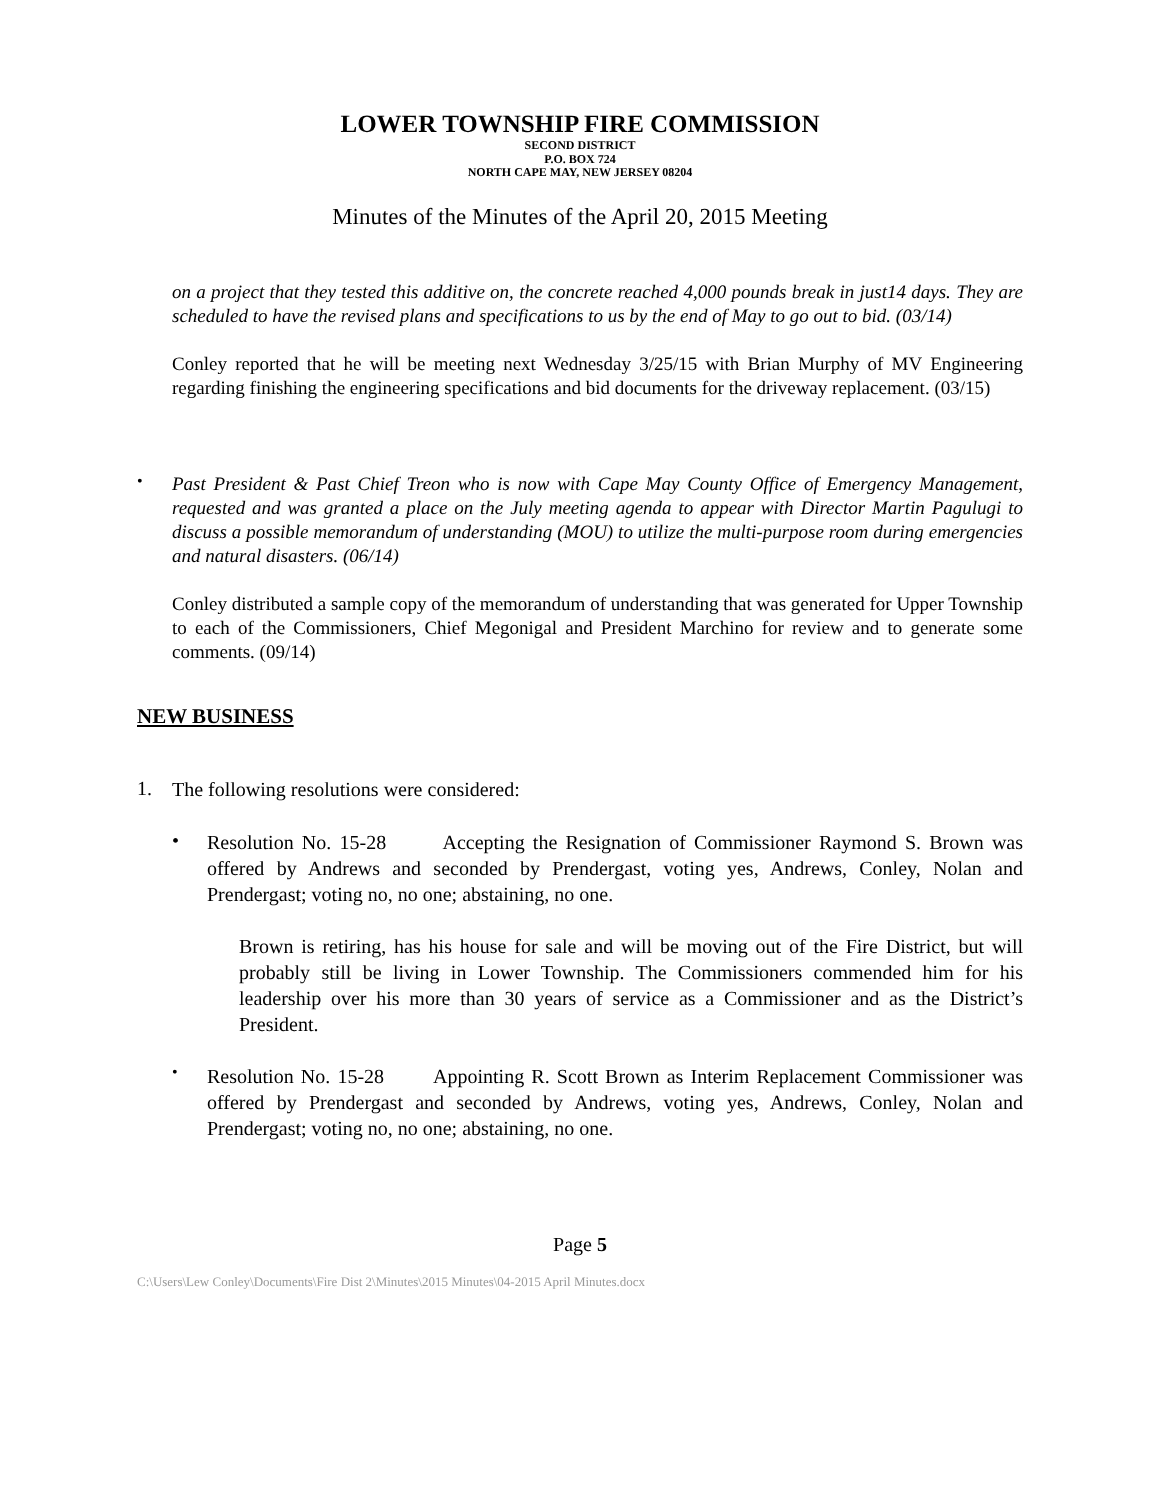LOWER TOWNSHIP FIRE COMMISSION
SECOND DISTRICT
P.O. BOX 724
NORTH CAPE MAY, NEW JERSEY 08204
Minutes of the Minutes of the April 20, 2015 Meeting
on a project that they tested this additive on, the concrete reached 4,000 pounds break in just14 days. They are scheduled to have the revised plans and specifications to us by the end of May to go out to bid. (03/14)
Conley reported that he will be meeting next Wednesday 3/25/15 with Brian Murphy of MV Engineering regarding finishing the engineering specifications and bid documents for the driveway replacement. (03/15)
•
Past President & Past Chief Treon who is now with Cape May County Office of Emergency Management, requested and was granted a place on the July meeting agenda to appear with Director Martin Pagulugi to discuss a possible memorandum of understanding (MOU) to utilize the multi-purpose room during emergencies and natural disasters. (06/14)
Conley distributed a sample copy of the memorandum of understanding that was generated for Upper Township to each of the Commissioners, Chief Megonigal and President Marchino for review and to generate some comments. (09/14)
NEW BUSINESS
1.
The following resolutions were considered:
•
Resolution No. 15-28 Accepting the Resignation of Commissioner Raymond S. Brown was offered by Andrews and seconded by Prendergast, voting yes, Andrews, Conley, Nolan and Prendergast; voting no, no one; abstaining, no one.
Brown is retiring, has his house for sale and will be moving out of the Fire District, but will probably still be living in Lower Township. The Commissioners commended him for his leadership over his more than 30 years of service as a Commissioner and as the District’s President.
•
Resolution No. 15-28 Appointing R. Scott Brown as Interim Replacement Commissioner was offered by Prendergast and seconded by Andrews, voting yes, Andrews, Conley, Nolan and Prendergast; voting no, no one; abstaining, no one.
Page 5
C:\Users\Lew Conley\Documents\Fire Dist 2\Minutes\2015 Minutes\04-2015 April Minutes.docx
------------------------
The response must hold only the lines above from the line with "SECOND DISTRICT" through the line with "on a project", each copied exactly, both ends kept.

• Written answer:
SECOND DISTRICT
P.O. BOX 724
NORTH CAPE MAY, NEW JERSEY 08204
Minutes of the Minutes of the April 20, 2015 Meeting
on a project that they tested this additive on, the concrete reached 4,000 pounds break in just14 days. They are scheduled to have the revised plans and specifications to us by the end of May to go out to bid. (03/14)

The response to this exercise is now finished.